Task A: In the commentary on Exodus 7, how is a prophet defined?
───── Text block ─────
Copyright 2005 James Melough

7:1.  “And the Lord said unto Moses, See, I have made thee a god to Pharaoh: and Aaron thy brother shall be thy prophet.”

 

“I have made thee a god to Pharaoh” means simply that God had appointed Moses to be His representative to Pharaoh; and as the prophets spoke to the people as God’s agents, so had He appointed Aaron to act in that same capacity as Moses’ agent to the Egyptian king.  We should never forget that God has appointed us to be His messengers to the world, to bring them the good news of the Gospel.  A prophet is one who forth-tells God’s Word to the people.

 

7:2.  “Thou shalt speak all that I command thee: and Aaron thy brother shall speak unto Pharaoh, that he send the children of Israel out of his land.”

 

What God was about to say to Moses, he in turn was to transmit to his brother Aaron, who was then to declare it to Pharaoh, “Let my people go.  Send them out of Egypt.”  There can be no question that this typifies God’s command to Satan today, for as noted already, Egypt represents the world of business and pleasure living in rebellion against God; and Satan, typified by the Pharaohs, is the prince of this world.  The reluctance of the Egyptian kings to release the Hebrews foreshadows the refusal of Satan to release the myriads whom he also holds in bondage to his evil will.  But God is greater than Satan, and as He, by the dreadful judgments that devastated Egypt, secured the release of His people Israel, so will His more terrible Tribulation judgments desolate Satan’s kingdom, this present evil world, and culminate in the deliverance of the Tribulation age believers, and their establishment on the millennial earth.

 

7:3.  “And I will harden Pharaoh’s heart, and multiply my signs and my wonders in the land of Egypt.”

 

In our study of 6:12 it was noted that Pharaoh first hardened his own heart against God, but now God makes the hardening permanent, and in this we find the typological declaration of the truth declared in Gen 6:3, “My spirit shall not always strive with man,” and in Proverbs 29:1, “He, who being often reproved hardens his neck, shall suddenly be destroyed, and that without remedy,” and again in 2 Corinthians 6:2, “Behold, now is the accepted time; behold, now is the day of salvation.”  Be warned.  If you haven’t yet accepted Christ as your Savior, do it now: tomorrow may be too late, continued procrastination carrying you over the invisible line that separates God’s mercy from His wrath, and sealing your eternal doom.
───── Material to process ─────
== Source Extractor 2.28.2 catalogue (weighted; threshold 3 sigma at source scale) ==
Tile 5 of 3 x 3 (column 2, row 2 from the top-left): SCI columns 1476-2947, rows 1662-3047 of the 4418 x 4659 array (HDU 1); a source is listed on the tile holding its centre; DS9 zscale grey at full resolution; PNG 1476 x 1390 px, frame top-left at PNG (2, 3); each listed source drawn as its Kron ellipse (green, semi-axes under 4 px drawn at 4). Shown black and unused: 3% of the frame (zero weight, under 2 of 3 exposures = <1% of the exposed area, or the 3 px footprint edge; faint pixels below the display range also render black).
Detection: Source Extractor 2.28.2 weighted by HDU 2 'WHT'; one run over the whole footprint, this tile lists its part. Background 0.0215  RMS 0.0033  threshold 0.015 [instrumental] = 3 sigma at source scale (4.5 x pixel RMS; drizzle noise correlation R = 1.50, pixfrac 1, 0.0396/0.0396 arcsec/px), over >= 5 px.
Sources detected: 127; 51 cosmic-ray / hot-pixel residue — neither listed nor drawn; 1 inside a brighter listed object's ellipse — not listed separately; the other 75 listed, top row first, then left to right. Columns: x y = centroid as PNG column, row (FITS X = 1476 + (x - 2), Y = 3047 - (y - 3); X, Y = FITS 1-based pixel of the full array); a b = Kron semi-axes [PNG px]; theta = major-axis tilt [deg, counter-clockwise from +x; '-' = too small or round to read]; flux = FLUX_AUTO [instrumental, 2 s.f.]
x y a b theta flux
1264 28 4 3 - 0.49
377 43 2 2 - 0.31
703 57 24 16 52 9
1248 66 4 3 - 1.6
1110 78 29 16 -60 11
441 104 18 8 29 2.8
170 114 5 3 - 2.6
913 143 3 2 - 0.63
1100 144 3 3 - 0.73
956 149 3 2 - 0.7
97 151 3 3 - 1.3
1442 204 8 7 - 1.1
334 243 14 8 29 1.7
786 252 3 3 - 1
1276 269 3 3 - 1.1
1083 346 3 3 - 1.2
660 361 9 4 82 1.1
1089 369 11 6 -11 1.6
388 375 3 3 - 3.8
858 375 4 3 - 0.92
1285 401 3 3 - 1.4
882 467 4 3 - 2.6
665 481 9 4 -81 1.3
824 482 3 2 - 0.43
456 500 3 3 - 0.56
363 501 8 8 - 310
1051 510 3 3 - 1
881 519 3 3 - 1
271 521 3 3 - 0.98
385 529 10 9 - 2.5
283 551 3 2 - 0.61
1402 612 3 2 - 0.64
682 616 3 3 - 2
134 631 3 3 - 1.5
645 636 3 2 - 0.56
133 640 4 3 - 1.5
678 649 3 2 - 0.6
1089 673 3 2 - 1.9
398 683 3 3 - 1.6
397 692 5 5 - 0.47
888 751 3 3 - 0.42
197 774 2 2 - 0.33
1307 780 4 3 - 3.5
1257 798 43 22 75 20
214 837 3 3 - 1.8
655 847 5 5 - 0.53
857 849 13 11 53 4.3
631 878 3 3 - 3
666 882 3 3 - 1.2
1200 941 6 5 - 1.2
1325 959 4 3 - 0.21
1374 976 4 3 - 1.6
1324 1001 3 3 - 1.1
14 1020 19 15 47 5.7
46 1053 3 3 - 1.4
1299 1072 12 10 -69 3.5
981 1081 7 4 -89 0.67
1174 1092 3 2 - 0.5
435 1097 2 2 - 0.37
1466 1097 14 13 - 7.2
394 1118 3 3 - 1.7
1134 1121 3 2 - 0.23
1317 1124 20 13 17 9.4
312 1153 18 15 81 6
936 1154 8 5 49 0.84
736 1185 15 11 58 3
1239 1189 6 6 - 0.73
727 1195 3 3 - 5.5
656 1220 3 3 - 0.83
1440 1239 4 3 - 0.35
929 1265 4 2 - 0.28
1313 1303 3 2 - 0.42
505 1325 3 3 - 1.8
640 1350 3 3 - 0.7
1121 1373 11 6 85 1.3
─────
Task B: In the records, swap "catalogue" for "list" from the first line through the line containing "Detection: Source Extractor", and give back only those lines with nothing else changed.

Written answer A: A prophet is one who forth-tells God's Word to the people.

Written answer B:
== Source Extractor 2.28.2 list (weighted; threshold 3 sigma at source scale) ==
Tile 5 of 3 x 3 (column 2, row 2 from the top-left): SCI columns 1476-2947, rows 1662-3047 of the 4418 x 4659 array (HDU 1); a source is listed on the tile holding its centre; DS9 zscale grey at full resolution; PNG 1476 x 1390 px, frame top-left at PNG (2, 3); each listed source drawn as its Kron ellipse (green, semi-axes under 4 px drawn at 4). Shown black and unused: 3% of the frame (zero weight, under 2 of 3 exposures = <1% of the exposed area, or the 3 px footprint edge; faint pixels below the display range also render black).
Detection: Source Extractor 2.28.2 weighted by HDU 2 'WHT'; one run over the whole footprint, this tile lists its part. Background 0.0215  RMS 0.0033  threshold 0.015 [instrumental] = 3 sigma at source scale (4.5 x pixel RMS; drizzle noise correlation R = 1.50, pixfrac 1, 0.0396/0.0396 arcsec/px), over >= 5 px.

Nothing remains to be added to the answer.